Придумать шантажистское письмо не так-то просто. Особенно письмо тому, с кем ты играл на саксе. В конце концов мы ограничились кратким посланием и напечатали его:
РОСС БРОСИЛ ДЕВУШКУ УМИРАТЬ. СУФФОЛК 1981. ЗАПЛАТИ – ИЛИ МЫ РАССКАЖЕМ ГАЗЕТАМ. 10 000 ФУНТОВ. БУДЕМ НА СВЯЗИ. ИСКРЕННЕ ТВОЯ, «ДЕВУШКА».
Следующим вопросом было, куда его отправить. Росс уехал из Кэмден-Тауна, и если он и оставил кому-то новый адрес, то определенно не мне. Однако, сидя днем на работе, я сделал пару звонков и добыл телефон. Не домашний номер Росса, а телефон его компании, «Славной организации». Очевидно, Этеридж тоже вырос – из обычного поп-менеджера превратился в президента. М-м… хмм.
Итак, я позвонил туда и был немного смущен, когда трубку сняли даже раньше, чем я услышал хоть один гудок, а чей-то голос односложно пробубнил «ждите», после чего трубку, судя по всему, бросили на стол. Может, люди там слишком занятые, что выше моего понимания. Однако меня ждало еще большее смущение. Голос, вернувшись, рявкнул: «Да?» – и, только я начал спрашивать адрес компании, поинтересовался: «Кто это?».
– Э-э-э, Джефф, – ответил я, мои мозги точно парализовало. Затем добавил: – Но вы меня не знаете, я просто…

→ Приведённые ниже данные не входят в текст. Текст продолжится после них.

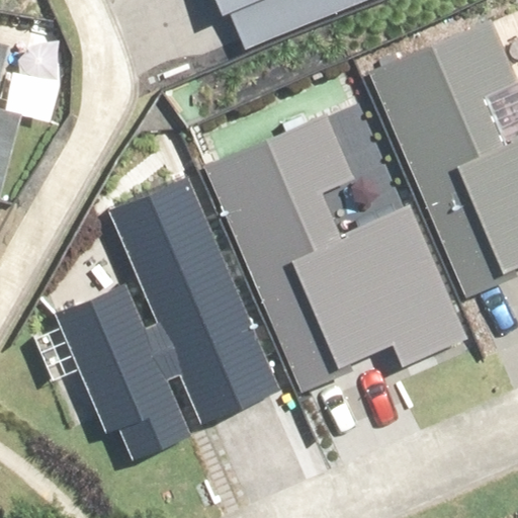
[(217,0),(240,54),(367,0),(217,0)]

– Конечно, я тебя знаю. Ты тот Джефф, с-с-с…
Я совсем забыл, что Этеридж заикается. Думаю, это не соответствовало представлению о нем как о мерзавце, поссорившим меня с другом, организовавшим мое увольнение.
– Саксофонист, – сказал я. – Да, тот Джефф. Извини, я не ожидал, что ты подойдешь к телефону. То есть ты сам.
Судя по всему, Этеридж не собирался объяснять, почему босс «Славной организации» должен сам отвечать на звонки, вместо этого он продолжил свои вопросы:
– Итак, чем я могу помочь?
– О, мне просто нужен ваш адрес, – произнес я, прежде чем сообразил, что это требуется пояснить. – Ну, чтобы послать вам запись моей новой команды, – продолжил я в порыве вдохновения, решив, что это самый быстрый способ убрать занятого менеджера от телефона.
Но, как ни странно, Этеридж поддержал беседу:
– О, правда? И что же у тебя за, э, «ансамбль»? – очень в его духе, неприкрытые издевательские нотки между строк.
– О, это рэп, – рискнул я, – с африканскими гитарами и множеством ударных, немного похоже на «Pigbag», но не совсем, если ты понимаешь, о чем я, зато с настоящим британским духом.
Несколько секунд Этеридж молчал, кажется, серьезно обдумывая услышанное. Тем временем мои мысли носились галопом вокруг получившегося ужасающего овощного рагу. На какое-то мгновение я даже подумал, не нанять ли мне для виду нортумберийского пигмея. Когда Этеридж наконец ответил, я чуть не выронил трубку.
– Отлично, – произнес он, – приходи в офис, и мы все обсудим. Как насчет завтра, после обеда?
И я ответил «хорошо», а он дал мне адрес в Уэст-Энде, после чего я отключился.
Мак появился в магазине к закрытию и спросил, как идут дела. Я ответил, что шантаж не очень, зато я, похоже, вступил на путь звукозаписи. Он вежливо посмеялся и стал ждать объяснений.
– Ну, – заметил он, – можно и навестить парня. Посмотреть, что к чему.
Так я и сделал. Некоторое время забавлялся идеей собрать вечером мой предполагаемый нортумберийского рэп-оркестр, но в итоге вместо этого решил пойти выпить парочку «шенди». Хей-хо, музыка лишилась – трактирщик приобрел.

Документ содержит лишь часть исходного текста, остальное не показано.